● **Dataset entries**
=-=-=-=-=

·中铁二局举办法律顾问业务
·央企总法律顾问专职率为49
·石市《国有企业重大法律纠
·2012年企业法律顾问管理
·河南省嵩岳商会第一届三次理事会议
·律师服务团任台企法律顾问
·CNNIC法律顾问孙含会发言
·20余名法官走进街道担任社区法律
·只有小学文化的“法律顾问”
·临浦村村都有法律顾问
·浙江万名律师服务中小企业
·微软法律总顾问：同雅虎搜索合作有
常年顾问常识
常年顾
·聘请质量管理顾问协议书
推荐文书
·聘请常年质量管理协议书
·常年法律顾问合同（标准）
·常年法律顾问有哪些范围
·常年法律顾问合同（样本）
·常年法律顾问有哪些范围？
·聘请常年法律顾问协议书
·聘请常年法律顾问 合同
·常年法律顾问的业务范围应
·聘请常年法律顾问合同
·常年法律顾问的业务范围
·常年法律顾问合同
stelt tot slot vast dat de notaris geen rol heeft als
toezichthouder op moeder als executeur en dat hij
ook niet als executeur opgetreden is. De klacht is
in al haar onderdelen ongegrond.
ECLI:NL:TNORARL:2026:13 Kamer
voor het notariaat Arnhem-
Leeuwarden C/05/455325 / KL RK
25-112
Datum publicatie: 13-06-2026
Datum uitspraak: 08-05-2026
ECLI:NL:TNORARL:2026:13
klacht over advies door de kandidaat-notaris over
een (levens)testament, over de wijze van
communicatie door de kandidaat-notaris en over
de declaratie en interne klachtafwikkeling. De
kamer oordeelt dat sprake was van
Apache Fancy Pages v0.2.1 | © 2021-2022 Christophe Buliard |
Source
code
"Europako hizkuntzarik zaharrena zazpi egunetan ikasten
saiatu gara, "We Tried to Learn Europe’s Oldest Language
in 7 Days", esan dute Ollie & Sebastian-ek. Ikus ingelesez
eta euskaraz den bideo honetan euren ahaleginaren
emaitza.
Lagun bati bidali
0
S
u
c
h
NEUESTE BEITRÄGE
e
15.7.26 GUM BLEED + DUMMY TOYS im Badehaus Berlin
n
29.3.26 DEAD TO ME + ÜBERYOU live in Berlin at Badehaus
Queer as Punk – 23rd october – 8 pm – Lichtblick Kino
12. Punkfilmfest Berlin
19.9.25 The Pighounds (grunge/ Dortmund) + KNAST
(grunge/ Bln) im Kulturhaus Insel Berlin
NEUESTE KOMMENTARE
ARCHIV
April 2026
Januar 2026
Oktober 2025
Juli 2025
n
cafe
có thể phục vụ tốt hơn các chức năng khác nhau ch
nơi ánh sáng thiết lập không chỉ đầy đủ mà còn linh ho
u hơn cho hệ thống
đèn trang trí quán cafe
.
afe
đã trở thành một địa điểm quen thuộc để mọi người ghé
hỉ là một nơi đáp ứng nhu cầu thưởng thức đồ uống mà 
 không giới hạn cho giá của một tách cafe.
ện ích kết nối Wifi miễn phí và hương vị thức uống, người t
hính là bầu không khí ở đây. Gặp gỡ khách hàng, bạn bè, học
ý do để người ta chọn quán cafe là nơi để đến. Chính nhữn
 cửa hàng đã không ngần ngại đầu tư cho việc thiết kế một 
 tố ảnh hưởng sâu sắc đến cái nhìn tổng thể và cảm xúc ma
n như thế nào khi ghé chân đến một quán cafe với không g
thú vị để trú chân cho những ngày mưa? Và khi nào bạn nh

=-=-=-=-=

● **What to work on**
Working from the listing, state how many lines include "cafe". The reply must be that number alone.

● **Result**
5